Lors d’une conférence de presse tenue ce jeudi 12 juin à Lomé, les membres du Cadre de réflexion et d’action pour le changement (CRAC) signataires de la Charte de l’opposition ont lancé un appel à la mobilisation générale contre le régime de Faure Gnassingbé. Un appel solennel à la désobéissance civile qui débutera officiellement le lundi 23 juin 2025, pour dénoncer ce qu’ils qualifient de « dérive autoritaire » et de « confiscation du pouvoir » par le chef de l’État.
« Le peuple togolais en a assez». Tel est le cri du cœur qui a résonné dans la salle de conférence du siège de l’ANC à Lomé, où se sont réunis ce 12 juin 2025 les représentants de l’Alliance Nationale pour le Changement (ANC), des Forces Démocratiques pour la République (FDR) et de plusieurs organisations de la société civile dont le Front Citoyen Togo Debout et Novation Internationale.
Dans leur déclaration liminaire lue devant la presse, les organisateurs n’ont pas mâché leurs mots. Ils dénoncent les 20 ans de règne de Faure Gnassingbé comme « un long tunnel de régressions politiques, économiques et sociales », marqué par des violations graves des droits humains, des tueries postélectorales et un braquage constitutionnel rendu possible grâce à une récente révision de la Constitution en l’absence de tout référendum. « L’imposition d’une Constitution taillée sur mesure pour prolonger un règne illégitime est un acte de haute trahison», ont-ils martelé.

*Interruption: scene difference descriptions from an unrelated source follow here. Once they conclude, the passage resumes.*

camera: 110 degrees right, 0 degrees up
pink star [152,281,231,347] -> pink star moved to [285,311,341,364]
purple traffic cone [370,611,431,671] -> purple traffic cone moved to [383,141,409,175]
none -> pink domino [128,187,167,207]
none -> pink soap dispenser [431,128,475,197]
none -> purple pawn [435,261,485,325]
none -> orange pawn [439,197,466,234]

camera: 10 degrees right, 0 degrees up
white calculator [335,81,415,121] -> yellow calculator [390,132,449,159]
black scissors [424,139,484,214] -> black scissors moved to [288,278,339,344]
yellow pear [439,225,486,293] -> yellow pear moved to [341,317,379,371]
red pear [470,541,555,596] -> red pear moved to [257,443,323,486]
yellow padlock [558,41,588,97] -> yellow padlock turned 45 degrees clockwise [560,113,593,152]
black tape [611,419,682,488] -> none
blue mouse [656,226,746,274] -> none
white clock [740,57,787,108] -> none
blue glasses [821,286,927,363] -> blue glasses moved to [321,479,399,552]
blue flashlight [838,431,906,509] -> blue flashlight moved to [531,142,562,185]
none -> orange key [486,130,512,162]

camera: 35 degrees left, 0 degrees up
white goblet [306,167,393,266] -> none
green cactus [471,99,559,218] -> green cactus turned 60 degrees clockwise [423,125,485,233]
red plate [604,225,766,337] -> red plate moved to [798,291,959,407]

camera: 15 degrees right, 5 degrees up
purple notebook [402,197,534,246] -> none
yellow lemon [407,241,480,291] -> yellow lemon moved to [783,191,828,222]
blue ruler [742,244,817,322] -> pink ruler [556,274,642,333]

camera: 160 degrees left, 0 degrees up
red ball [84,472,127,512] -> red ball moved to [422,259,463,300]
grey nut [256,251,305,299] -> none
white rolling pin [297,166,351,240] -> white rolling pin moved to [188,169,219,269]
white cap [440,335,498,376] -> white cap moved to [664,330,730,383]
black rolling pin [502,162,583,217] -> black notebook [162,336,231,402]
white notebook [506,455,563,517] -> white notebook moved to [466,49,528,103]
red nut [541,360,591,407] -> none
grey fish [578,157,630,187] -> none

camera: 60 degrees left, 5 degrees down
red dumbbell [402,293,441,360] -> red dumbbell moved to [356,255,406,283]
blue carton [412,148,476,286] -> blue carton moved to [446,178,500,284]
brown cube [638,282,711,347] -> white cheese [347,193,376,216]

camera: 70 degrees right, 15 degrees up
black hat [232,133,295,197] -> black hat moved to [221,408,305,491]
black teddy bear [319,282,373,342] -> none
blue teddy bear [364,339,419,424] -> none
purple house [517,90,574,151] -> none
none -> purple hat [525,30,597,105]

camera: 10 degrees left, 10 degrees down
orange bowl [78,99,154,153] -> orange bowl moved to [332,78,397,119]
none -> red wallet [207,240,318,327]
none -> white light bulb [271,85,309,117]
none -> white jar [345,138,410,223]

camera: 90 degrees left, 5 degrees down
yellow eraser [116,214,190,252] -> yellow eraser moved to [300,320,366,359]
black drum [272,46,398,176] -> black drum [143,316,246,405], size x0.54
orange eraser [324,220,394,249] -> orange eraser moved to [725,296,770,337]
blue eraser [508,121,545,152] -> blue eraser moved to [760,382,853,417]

Se fondant sur l’article 150 de la Constitution de 1992, les signataires affirment que chaque citoyen togolais a le devoir de désobéir à toute autorité illégitime. Ils rejettent en bloc la Constitution de la 5ᵉ République, récemment imposée, et en appellent à la mobilisation pacifique mais résolue de tous les Togolais. « Ce n’est pas un appel symbolique, c’est une exigence morale, politique et historique », affirment-ils.
Le message salue également l’émergence d’une conscience nouvelle au sein de la jeunesse togolaise, en particulier les actions courageuses de figures telles que Sokpor Sittsope alias Affectio et Tchala Essowè Narcisse alias Aamron qui, avec d’autres influenceurs, ont contribué à briser le mur de la peur. Les manifestations des 5 et 6 juin derniers, bien que violemment réprimées, ont été perçues comme les prémices d’un soulèvement citoyen.
Des recommandations concrètes seront annoncées dans les prochains jours. Les organisateurs invitent d’ores et déjà chaque secteur – syndical, associatif, économique, étudiant – à se préparer à entrer en résistance, par des actions pacifiques de désobéissance visant à « faire échec à l’autorité illégitime ». « Chaque citoyen doit s’y engager. Chaque secteur doit s’y préparer », soulignent-ils.
Le discours de l’ANC, des FDR et de la société civile insiste sur la fin des querelles internes dans l’opposition et appelle à l’unité des forces démocratiques, au Togo comme dans la diaspora. « Le moment est venu de construire la convergence sur la base de la vérité, de la solidarité et de la confiance», lit-on dans la déclaration.
Enfin, les signataires exhortent la CEDEAO, l’Union africaine, l’Union européenne et les Nations Unies à ne plus cautionner, par leur silence complice, un régime qui piétine les valeurs démocratiques. « Le Togo n’est pas une monarchie. Dans une République, le pouvoir appartient au peuple », concluent-ils.